■ **TO DO**
(1) Answer these from the guide on PCI compliance for phone payments:
(a) Since when has v4.0.1 been mandatory?
(b) Since what year has the service provider behind the guide held its certification?
(c) What does the abbreviation PCI DSS stand for?
(2) Write the next paragraph of the guide on PCI compliance for phone payments, picking up after its final sentence.

*** PASSAGE SHOWN ***

If your contact centre takes card payments by phone, PCI DSS applies to you. v4.0.1 has been mandatory since March 2025, and a year in, the bar for "compliant" is tighter than most organisations expected. Three questions come up again and again from heads of customer service, compliance leads, and IT. What does the standard actually require for a phone payment? Why is pause-and-resume recording suddenly being challenged? And which architecture choice makes the audit small enough to be worth doing without rebuilding the contact centre from scratch?
This guide works through all of them. It's written from inside a PCI DSS Level 1 service provider that has held that certification every year since 2016, so the focus is on what works in production rather than what reads well on paper.
What PCI compliance means for telephone payments#
PCI DSS — the Payment Card Industry Data Security Standard — applies to any organisation that stores, processes, or transmits cardholder data. There is no exemption for telephone channels. There is no exemption for "we just take the card details once and put them straight into the gateway." From the moment a customer reads their PAN out loud, the agent's headset, the call recording, the desktop, any screen-share session, the network the call traverses, and every system that any of that touches are all in scope.

*** End of PASSAGE SHOWN ***
*** DATA SHOWN ***

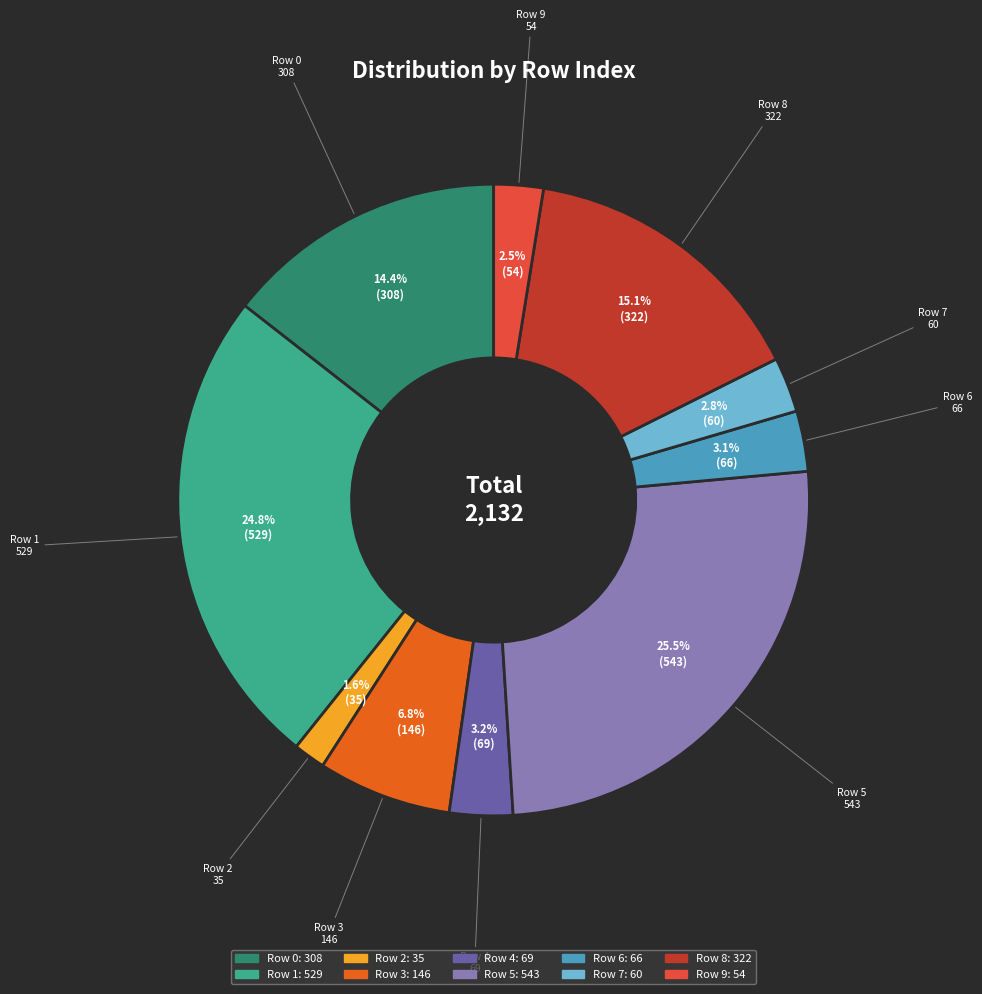

Does any single category account for the majority?

No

*** End of DATA SHOWN ***

■ **RESPONSES FOR EACH TASK**
(1)
(a) Since March 2025.
(b) Since 2016.
(c) Payment Card Industry Data Security Standard.

(2)
Two pieces of context matter in 2026. Version 4.0.1 of the standard has been mandatory since 31 March 2025 — a limited revision of v4.0 with corrections and clarifications, several of which bite hardest in contact-centre environments (more on those below). And the SSC's Information Supplement on Protecting Telephone-based Payment Card Data is still the canonical scoping reference. It's explicit that telephone environments are PCI scope, that pause-and-resume recording on its own does not constitute a complete control, and that technical architectures which keep cardholder data out of the agent leg are the cleanest path to limited scope.
In the UK the practical regulators behind PCI are the ICO under UK GDPR, and for FCA-regulated firms, the FCA's operational-resilience expectations. In the US it's the FTC plus state breach-notification law. The card schemes themselves — Visa, Mastercard, Amex, Discover, JCB — enforce PCI through your acquiring bank. Penalties for non-compliance show up as scheme fines, raised transaction fees, and, in the event of a breach, mandatory forensic-investigation costs that routinely run six figures before a single consumer is contacted.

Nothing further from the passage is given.